- **Task to complete**:
The full listing, copied exactly and free of pictures, is the expected reply.

━━━━━━━━━━━━━━━━━━━━

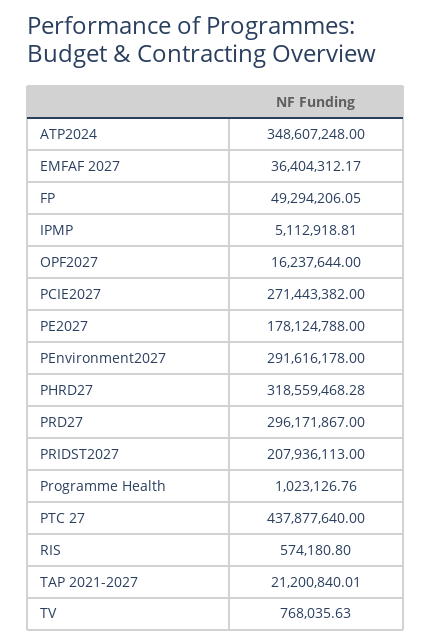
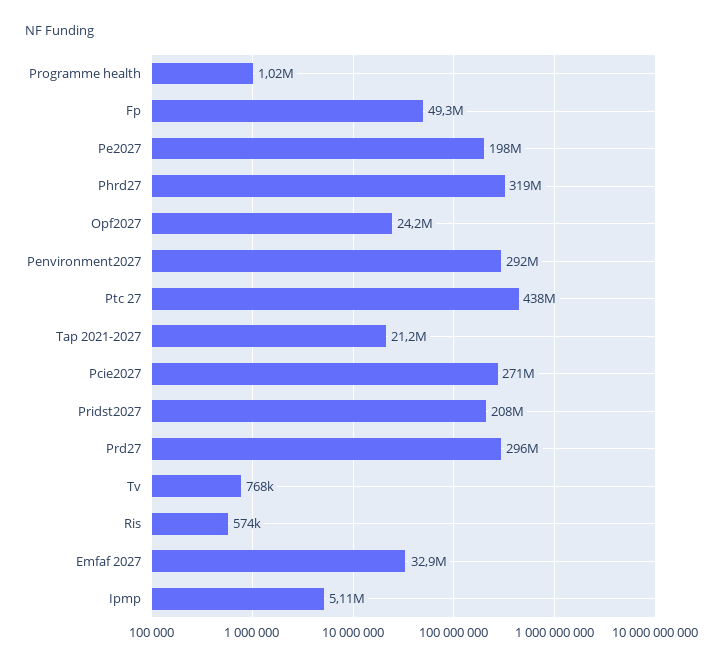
  {
-   "ATP2024": 348607248,
-   "EMFAF 2027": 36404312.17,
+   "EMFAF 2027": 32900000,
    "FP": 49294206.05,
    "IPMP": 5112918.81,
-   "OPF2027": 16237644,
+   "OPF2027": 24200000,
    "PCIE2027": 271443382,
-   "PE2027": 178124788,
+   "PE2027": 198000000,
    "PEnvironment2027": 291616178,
    "PHRD27": 318559468.28,
    "PRD27": 296171867,
    "PRIDST2027": 207936113,
    "Programme Health": 1023126.76,
    "PTC 27": 437877640,
    "RIS": 574180.8,
    "TAP 2021-2027": 21200840.01,
    "TV": 768035.63
  }

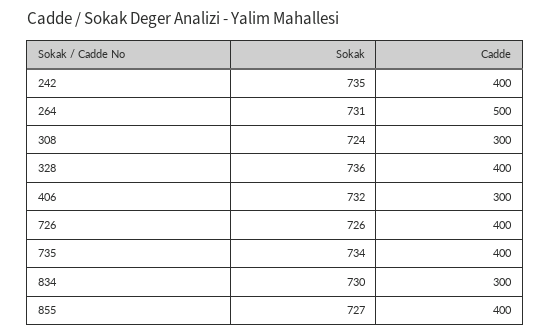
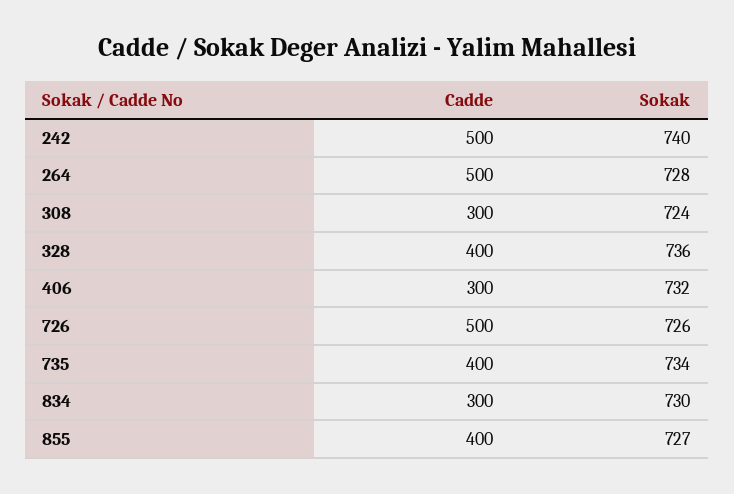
  {
    "Sokak": {
-     "242": 735,
+     "242": 740,
-     "264": 731,
+     "264": 728,
      "308": 724,
      "328": 736,
      "406": 732,
      "726": 726,
      "735": 734,
      "834": 730,
      "855": 727
    },
    "Cadde": {
-     "242": 400,
+     "242": 500,
      "264": 500,
      "308": 300,
      "328": 400,
      "406": 300,
-     "726": 400,
+     "726": 500,
      "735": 400,
      "834": 300,
      "855": 400
    }
  }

━━━━━━━━━━━━━━━━━━━━

- **Task solution**:
  {
-   "ATP2024": 348607248,
-   "EMFAF 2027": 36404312.17,
+   "EMFAF 2027": 32900000,
    "FP": 49294206.05,
    "IPMP": 5112918.81,
-   "OPF2027": 16237644,
+   "OPF2027": 24200000,
    "PCIE2027": 271443382,
-   "PE2027": 178124788,
+   "PE2027": 198000000,
    "PEnvironment2027": 291616178,
    "PHRD27": 318559468.28,
    "PRD27": 296171867,
    "PRIDST2027": 207936113,
    "Programme Health": 1023126.76,
    "PTC 27": 437877640,
    "RIS": 574180.8,
    "TAP 2021-2027": 21200840.01,
    "TV": 768035.63
  }

  {
    "Sokak": {
-     "242": 735,
+     "242": 740,
-     "264": 731,
+     "264": 728,
      "308": 724,
      "328": 736,
      "406": 732,
      "726": 726,
      "735": 734,
      "834": 730,
      "855": 727
    },
    "Cadde": {
-     "242": 400,
+     "242": 500,
      "264": 500,
      "308": 300,
      "328": 400,
      "406": 300,
-     "726": 400,
+     "726": 500,
      "735": 400,
      "834": 300,
      "855": 400
    }
  }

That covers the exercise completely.